A very recent development, if proven safe, will get right down to editing the genetic blueprint. The zinc finger technique will allow the insertion of new genes at a designated site. Genetically Modified Organisms are proof of successful gene insertions resulting in a desired product. And, Gene Therapy is representative of the relatively low, but existential, success of such tactics in humans. But genetic changes made in current gene therapy are to body cells, and they would die with the individual. But the zinc finger technique will alter human egg and sperm cells, making this both a heritable change, and a moral quandary. Sort of like epigenetics, the extermination of undesirable human phenotypes, sans physical murder. It is artificial selection, much like the still-controversial BT crops.
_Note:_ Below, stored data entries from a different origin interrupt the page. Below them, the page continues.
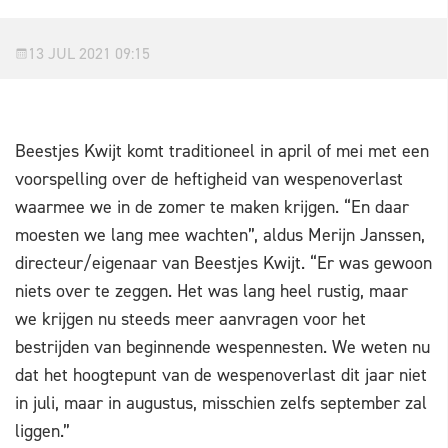
13 JUL 2021 09:15
Beestjes Kwijt komt traditioneel in april of mei met een
voorspelling over de heftigheid van wespenoverlast
waarmee we in de zomer te maken krijgen. “En daar
moesten we lang mee wachten”, aldus Merijn Janssen,
directeur/eigenaar van Beestjes Kwijt. “Er was gewoon
niets over te zeggen. Het was lang heel rustig, maar
we krijgen nu steeds meer aanvragen voor het
bestrijden van beginnende wespennesten. We weten nu
dat het hoogtepunt van de wespenoverlast dit jaar niet
in juli, maar in augustus, misschien zelfs september zal
liggen.”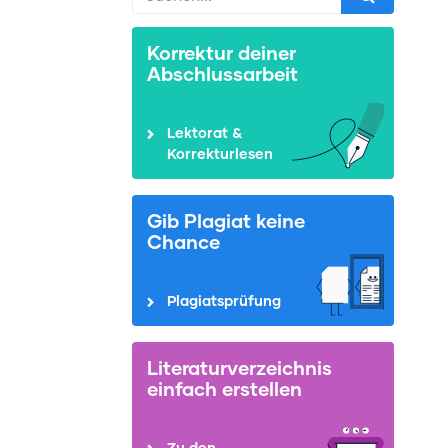
Korrektur deiner
Abschlussarbeit
Lektorat &
Korrekturlesen
Gib Plagiat keine
Chance
Plagiatsprüfung
Literaturverzeichnis
einfach erstellen
Zu den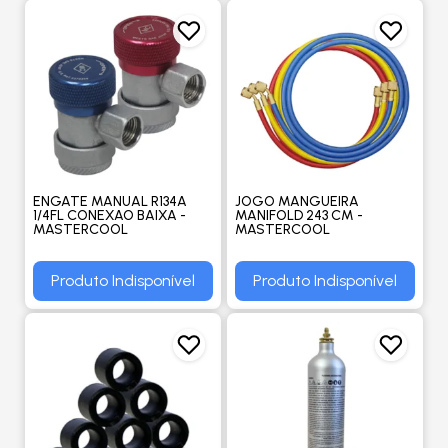
ENGATE MANUAL R134A
JOGO MANGUEIRA
1/4FL CONEXAO BAIXA -
MANIFOLD 243 CM -
MASTERCOOL
MASTERCOOL
Produto Indisponível
Produto Indisponível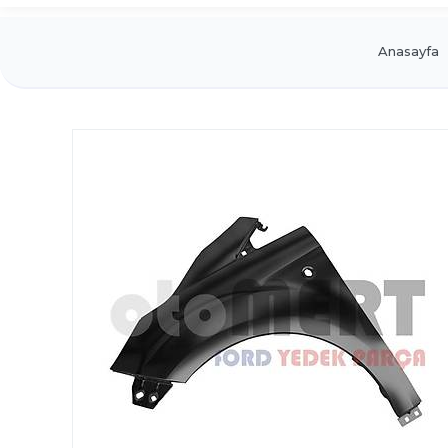
Anasayfa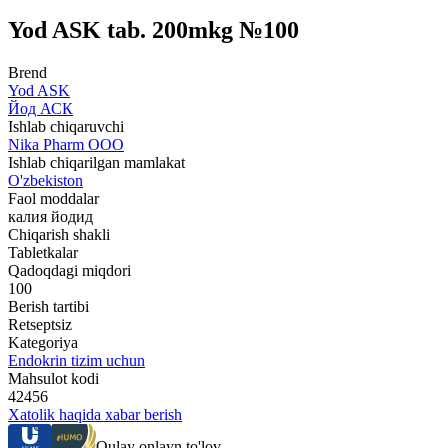
Yod ASK tab. 200mkg №100
Brend
Yod ASK
Йод АСК
Ishlab chiqaruvchi
Nika Pharm ООО
Ishlab chiqarilgan mamlakat
O'zbekiston
Faol moddalar
калия йодид
Chiqarish shakli
Tabletkalar
Qadoqdagi miqdori
100
Berish tartibi
Retseptsiz
Kategoriya
Endokrin tizim uchun
Mahsulot kodi
42456
Xatolik haqida xabar berish
Qulay onlayn to'lov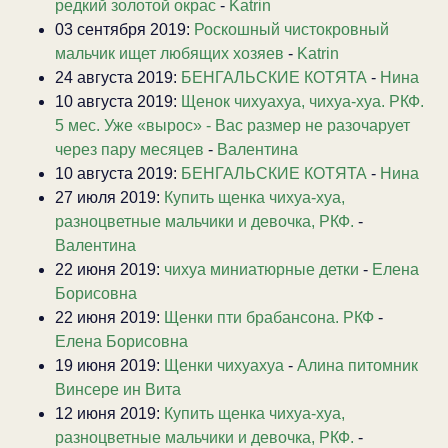
редкий золотой окрас
-
Katrin
03 сентября 2019:
Роскошный чистокровный
мальчик ищет любящих хозяев
-
Katrin
24 августа 2019:
БЕНГАЛЬСКИЕ КОТЯТА
-
Нина
10 августа 2019:
Щенок чихуахуа, чихуа-хуа. РКФ.
5 мес. Уже «вырос» - Вас размер не разочарует
через пару месяцев
-
Валентина
10 августа 2019:
БЕНГАЛЬСКИЕ КОТЯТА
-
Нина
27 июля 2019:
Купить щенка чихуа-хуа,
разноцветные мальчики и девочка, РКФ.
-
Валентина
22 июня 2019:
чихуа миниатюрные детки
-
Елена
Борисовна
22 июня 2019:
Щенки пти брабансона. РКФ
-
Елена Борисовна
19 июня 2019:
Щенки чихуахуа
-
Алина питомник
Винсере ин Вита
12 июня 2019:
Купить щенка чихуа-хуа,
разноцветные мальчики и девочка, РКФ.
-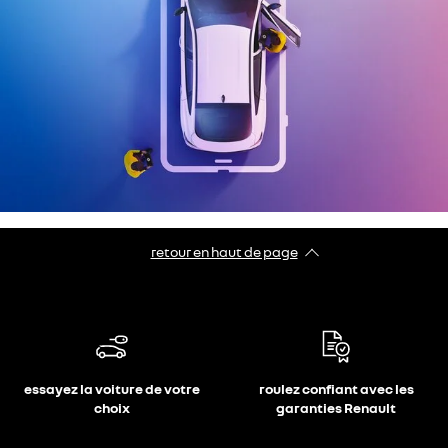
retour en haut de page​
essayez la voiture de votre
roulez confiant avec les
choix
garanties Renault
So how does it work? Functional proteins are a crucial component of molecular and cellular-level processes. They act as carriers for transport of molecules like glucose, enzymes to catalyze the many reactions for metabolism, transduction molecules to transmit hormonal signals, structural components like actin and tubulin that maintain cell shape and form. Versatile, and therefore, all-important. Now, ALL proteins develop in the same way: small units binding to form a large polymer, much like the construction of a DNA sequence: the differences occur in the types of units and the number of units. The resulting sequences are different, and they then result in differences in folding (to form the three-dimensional protein structure). Several standard 3D configurations are formed within any protein molecule, like zinc fingers and hairpin loops, that determine what all the protein can attach to, and thus, what its capabilities are. Zinc fingers have an atom of zinc that holds two loops of protein together to form a “finger.” The fingers recognize specific sequences of DNA, guiding the control proteins that can be attached to, to the exact site where their target gene begins. Hence, by stringing three or four fingers together, scientist can generate artificial proteins that match a particular site. ANY site. Since they can be linked to agents that turn on or turn off the gene, this can be deployed as a word processing system for cutting and pasting genetic text. The Zinc Finger Consortium, founded by Dr. Joung and Dr. Voytas, makes the method available free, researchers only pay for materials. This approach is currently being used to develop people’s immunity to AIDS viruses at the University of Pennsylvania. And to genetically correct stem cells taken from patients before use.
The advent of technologies that can remove maladaptations and circumspect aging obviously renders hope to those who had surrendered to fate. And while the pro-activism introduced to medicine by molecular biology is also enthralling to a student of science, it does make me wonder how far we would be willing to exploit our bodies should these possibilities become a reality.